ASSIGNED TASK: All of the records must come back exactly as they were given.

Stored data
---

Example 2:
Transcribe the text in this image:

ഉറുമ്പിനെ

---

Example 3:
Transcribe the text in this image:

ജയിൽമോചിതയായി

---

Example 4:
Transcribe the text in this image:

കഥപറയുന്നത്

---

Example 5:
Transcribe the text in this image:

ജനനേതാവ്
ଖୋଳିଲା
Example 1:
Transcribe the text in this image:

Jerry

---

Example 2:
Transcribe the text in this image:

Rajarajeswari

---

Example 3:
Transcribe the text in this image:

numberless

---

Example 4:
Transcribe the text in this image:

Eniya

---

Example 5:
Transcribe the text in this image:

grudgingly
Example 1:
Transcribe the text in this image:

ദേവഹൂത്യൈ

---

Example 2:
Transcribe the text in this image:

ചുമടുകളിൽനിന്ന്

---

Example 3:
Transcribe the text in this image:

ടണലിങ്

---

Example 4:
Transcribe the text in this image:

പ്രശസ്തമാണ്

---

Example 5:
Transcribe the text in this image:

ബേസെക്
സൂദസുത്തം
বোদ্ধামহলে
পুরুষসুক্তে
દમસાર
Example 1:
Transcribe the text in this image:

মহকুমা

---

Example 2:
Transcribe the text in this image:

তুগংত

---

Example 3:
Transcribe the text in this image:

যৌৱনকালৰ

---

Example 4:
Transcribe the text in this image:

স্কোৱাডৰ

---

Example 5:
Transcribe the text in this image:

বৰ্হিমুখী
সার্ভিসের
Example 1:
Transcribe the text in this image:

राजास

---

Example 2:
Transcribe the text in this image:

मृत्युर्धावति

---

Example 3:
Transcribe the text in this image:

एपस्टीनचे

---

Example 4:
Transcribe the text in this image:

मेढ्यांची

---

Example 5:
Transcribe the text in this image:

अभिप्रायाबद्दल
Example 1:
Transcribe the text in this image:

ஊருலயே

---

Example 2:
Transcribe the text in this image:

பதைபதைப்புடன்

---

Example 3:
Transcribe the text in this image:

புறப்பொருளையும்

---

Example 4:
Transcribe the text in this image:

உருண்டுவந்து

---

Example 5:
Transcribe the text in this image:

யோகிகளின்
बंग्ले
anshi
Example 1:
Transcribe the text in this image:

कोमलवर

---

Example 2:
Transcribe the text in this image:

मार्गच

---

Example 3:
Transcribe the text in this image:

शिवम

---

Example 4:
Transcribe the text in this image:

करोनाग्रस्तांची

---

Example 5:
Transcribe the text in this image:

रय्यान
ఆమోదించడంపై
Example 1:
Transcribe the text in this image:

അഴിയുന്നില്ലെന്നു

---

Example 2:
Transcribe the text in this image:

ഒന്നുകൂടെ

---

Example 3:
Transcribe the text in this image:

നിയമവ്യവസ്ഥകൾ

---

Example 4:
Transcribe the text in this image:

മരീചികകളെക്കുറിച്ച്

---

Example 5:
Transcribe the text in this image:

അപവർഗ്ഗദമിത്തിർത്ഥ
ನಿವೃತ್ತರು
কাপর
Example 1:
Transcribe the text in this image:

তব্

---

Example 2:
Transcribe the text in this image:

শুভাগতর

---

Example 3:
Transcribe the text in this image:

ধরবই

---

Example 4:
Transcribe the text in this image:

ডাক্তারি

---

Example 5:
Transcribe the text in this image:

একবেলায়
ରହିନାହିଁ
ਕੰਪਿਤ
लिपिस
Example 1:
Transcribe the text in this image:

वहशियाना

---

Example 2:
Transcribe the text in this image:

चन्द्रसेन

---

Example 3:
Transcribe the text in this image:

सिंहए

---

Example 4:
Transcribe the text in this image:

YOUR RESPONSE:
---

Example 2:
Transcribe the text in this image:

ഉറുമ്പിനെ

---

Example 3:
Transcribe the text in this image:

ജയിൽമോചിതയായി

---

Example 4:
Transcribe the text in this image:

കഥപറയുന്നത്

---

Example 5:
Transcribe the text in this image:

ജനനേതാവ്
ଖୋଳିଲା
Example 1:
Transcribe the text in this image:

Jerry

---

Example 2:
Transcribe the text in this image:

Rajarajeswari

---

Example 3:
Transcribe the text in this image:

numberless

---

Example 4:
Transcribe the text in this image:

Eniya

---

Example 5:
Transcribe the text in this image:

grudgingly
Example 1:
Transcribe the text in this image:

ദേവഹൂത്യൈ

---

Example 2:
Transcribe the text in this image:

ചുമടുകളിൽനിന്ന്

---

Example 3:
Transcribe the text in this image:

ടണലിങ്

---

Example 4:
Transcribe the text in this image:

പ്രശസ്തമാണ്

---

Example 5:
Transcribe the text in this image:

ബേസെക്
സൂദസുത്തം
বোদ্ধামহলে
পুরুষসুক্তে
દમસાર
Example 1:
Transcribe the text in this image:

মহকুমা

---

Example 2:
Transcribe the text in this image:

তুগংত

---

Example 3:
Transcribe the text in this image:

যৌৱনকালৰ

---

Example 4:
Transcribe the text in this image:

স্কোৱাডৰ

---

Example 5:
Transcribe the text in this image:

বৰ্হিমুখী
সার্ভিসের
Example 1:
Transcribe the text in this image:

राजास

---

Example 2:
Transcribe the text in this image:

मृत्युर्धावति

---

Example 3:
Transcribe the text in this image:

एपस्टीनचे

---

Example 4:
Transcribe the text in this image:

मेढ्यांची

---

Example 5:
Transcribe the text in this image:

अभिप्रायाबद्दल
Example 1:
Transcribe the text in this image:

ஊருலயே

---

Example 2:
Transcribe the text in this image:

பதைபதைப்புடன்

---

Example 3:
Transcribe the text in this image:

புறப்பொருளையும்

---

Example 4:
Transcribe the text in this image:

உருண்டுவந்து

---

Example 5:
Transcribe the text in this image:

யோகிகளின்
बंग्ले
anshi
Example 1:
Transcribe the text in this image:

कोमलवर

---

Example 2:
Transcribe the text in this image:

मार्गच

---

Example 3:
Transcribe the text in this image:

शिवम

---

Example 4:
Transcribe the text in this image:

करोनाग्रस्तांची

---

Example 5:
Transcribe the text in this image:

रय्यान
ఆమోదించడంపై
Example 1:
Transcribe the text in this image:

അഴിയുന്നില്ലെന്നു

---

Example 2:
Transcribe the text in this image:

ഒന്നുകൂടെ

---

Example 3:
Transcribe the text in this image:

നിയമവ്യവസ്ഥകൾ

---

Example 4:
Transcribe the text in this image:

മരീചികകളെക്കുറിച്ച്

---

Example 5:
Transcribe the text in this image:

അപവർഗ്ഗദമിത്തിർത്ഥ
ನಿವೃತ್ತರು
কাপর
Example 1:
Transcribe the text in this image:

তব্

---

Example 2:
Transcribe the text in this image:

শুভাগতর

---

Example 3:
Transcribe the text in this image:

ধরবই

---

Example 4:
Transcribe the text in this image:

ডাক্তারি

---

Example 5:
Transcribe the text in this image:

একবেলায়
ରହିନାହିଁ
ਕੰਪਿਤ
लिपिस
Example 1:
Transcribe the text in this image:

वहशियाना

---

Example 2:
Transcribe the text in this image:

चन्द्रसेन

---

Example 3:
Transcribe the text in this image:

सिंहए

---

Example 4:
Transcribe the text in this image:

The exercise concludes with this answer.